Access Edinburgh Scholarships
The Access Edinburgh Scholarship exists to open doors for students by turning potential into opportunity. By supporting full-time undergraduate students from across the UK with awards of up to £5,000 a year, the scheme helps remove financial barriers that might otherwise limit talent and ambition. Each year, more than 3,000 students benefit from this life-changing support. In this article, Rowan Hart reflects on the opportunity to receive an Access Edinburgh Scholarship during undergraduate study, and how that support helped pave the way to doctoral research.
Supporting Potential, Shaping Healthcare: Rowan Hart’s Story
For Rowan Hart, the journey to becoming a doctor and researcher is fueled by determination and a commitment to equitable healthcare. Now a second-year intercalating PhD student at the University of Edinburgh, Rowan is undertaking an intensive MB-PhD pathway, combining medical training with a three-year research doctorate. Rowan’s research focuses on supported self-management in gout, aiming to improve care and quality of life for patients, reflecting a strong commitment to community-based
healthcare and public health impact.
Rowan still clearly remembers the impact of receiving the Access Edinburgh Scholarship as an undergraduate at the University of Edinburgh. That support played a crucial role in enabling Rowan to pursue medical studies and laid the foundation for their career path today.
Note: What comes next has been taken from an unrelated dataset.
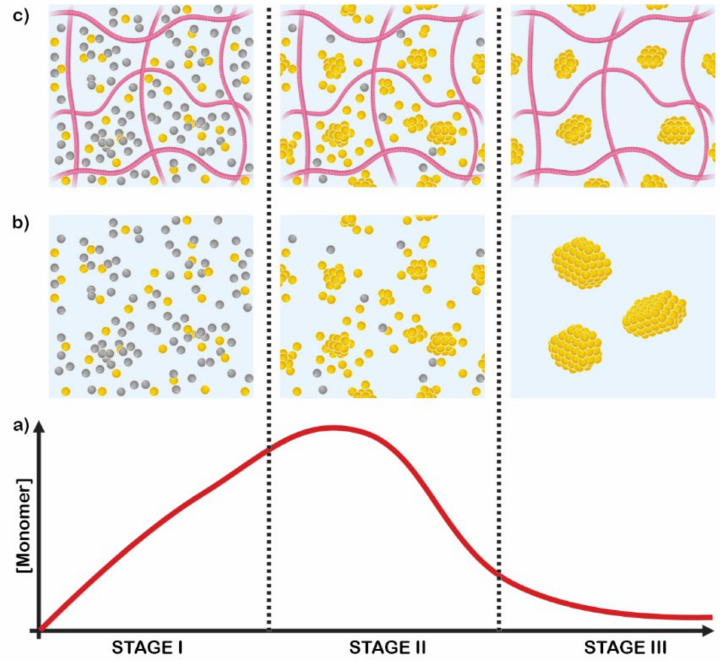
Figure 1. Gold nanoparticle growth according to LaMer’s mechanism ( a ), in absence ( b ) and in presence of polymer chains ( c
Now a PhD student reflecting back on that early opportunity, Rowan recognises how the scholarship helped navigate university and build the confidence to aim higher.
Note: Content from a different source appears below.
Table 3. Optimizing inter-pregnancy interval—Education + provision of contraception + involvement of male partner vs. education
Rowan combines medical training with a three-year research doctorate. Looking back, Rowan sees the Access Edinburgh Scholarship as a key part of the support system that helped Rowan progress to this point, reinforcing a commitment to equitable, community-based healthcare and meaningful public health impact. Growing up in the Northeast of England, Rowan was aware of the financial realities of higher
education long before arriving at university.
“Coming from a background where I knew my family wouldn’t be able to
support me, finance was definitely at the top of my mind, even when I was 17 and applying for uni.”
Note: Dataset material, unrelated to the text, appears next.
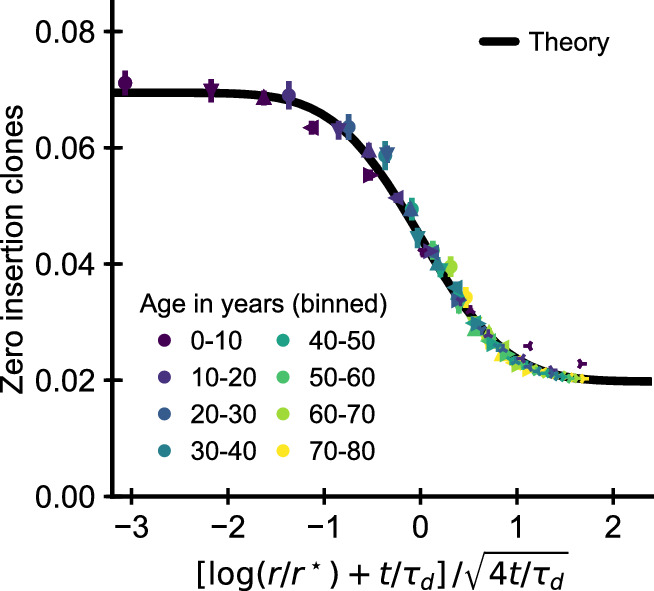
Data collapse by parameter rescaling for the simulated cohort.Same data as in Figure 3F displayed with a rescaled x-axis using fitted parameters τd=10.2±0.4⁢years,r⋆=1.19±0.08⋅104. The data collapses onto a sigmoidal function predicted by theory (Equation 3) with fitted p0,-=0.0695±0.0012, p0,+=0.0198±0.0003 (black line).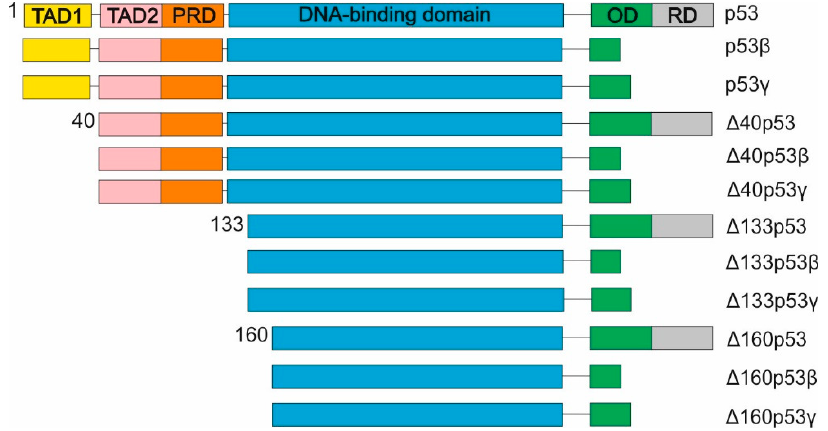
Figure 4. Human p53 isoforms. Twelve p53 isoforms are expressed from Tp53 gene. There are four p53 isoforms differ from N-terminus (p53, Δ 40p53, Δ 133p53 and Δ 160p53). Each of them possesses a distinct C-terminus resulting from different splicing events. The domains are described in Figure 3.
Without support, financial pressures often force students into excessive part-time work, disproportionately affecting students from underrepresented backgrounds and limiting academic potential.
This is where support through donor-funded Access Edinburgh Scholarships make a critical
difference. “With the cost-of-living crisis having the scholarships is like a lifeline really,” Rowan says. Automatically assessed and paid, the scholarship delivers support when it is most needed.
The impact is tangible. Donor support has allowed Rowan to focus on learning, research and patient care .
“I’m so grateful to donors, thanks to them I’m able to focus more on my studies and less on part-time jobs, I’m not having to work 30–40 hours alongside studying.”
That financial support has made the demanding MB-PhD pathway possible. Rowan’s story demonstrates what can happen when talent is matched with opportunity and how donor support does more than change one student’s path. It helps shape the future of healthcare, research, and improve patient
outcomes.
A Second Chance: How Widening Participation Transformed Tom Cadden’s Life
At 40, Tom Cadden’s path to medical school is far from traditional. A former operations director who once ran nine pubs in London, Tom is now in his fourth year at Edinburgh Medical School, a journey made possible through widening-participation pathways and generous donor support.
“I’m a mature student. I have a background in hospitality,” Tom says. “I decided in a moment of madness to give it all up and try to help people.”
It was managing people, not profits, that sparked a change in Tom’s life. “Everything changed when a former employee, who had battled addiction, retrained as a counsellor. Seeing someone truly helping others inspired me,” Tom says.
‘Without having the standard science qualifications, he needed, Tom started from scratch with a college access course in Glasgow serving as the crucial stepping stone to Edinburgh Medical School. These pathways ensure talent and life experience are not excluded simply because someone’s early circumstances didn’t follow the traditional academic path.
Financial barriers, however, remained. Having received student funding earlier in life, Tom was ineligible for government support and had to work long shifts alongside full-time study. “I’m in university five days a week, then a 12.5-hour shift at hospital, and one day for errands and sometimes sleep,” he says light heartedly.
“I doubt I could do it without an Access Edinburgh Scholarship this. No one could work seven days a week and complete a six-year course and I’m grateful for the opportunity to thank donors for all their help.”
As Tom describes studying medicine as “a take two on life” and a second chance to help others, his story underscores the life-changing impact of widening-participation routes and donor generosity.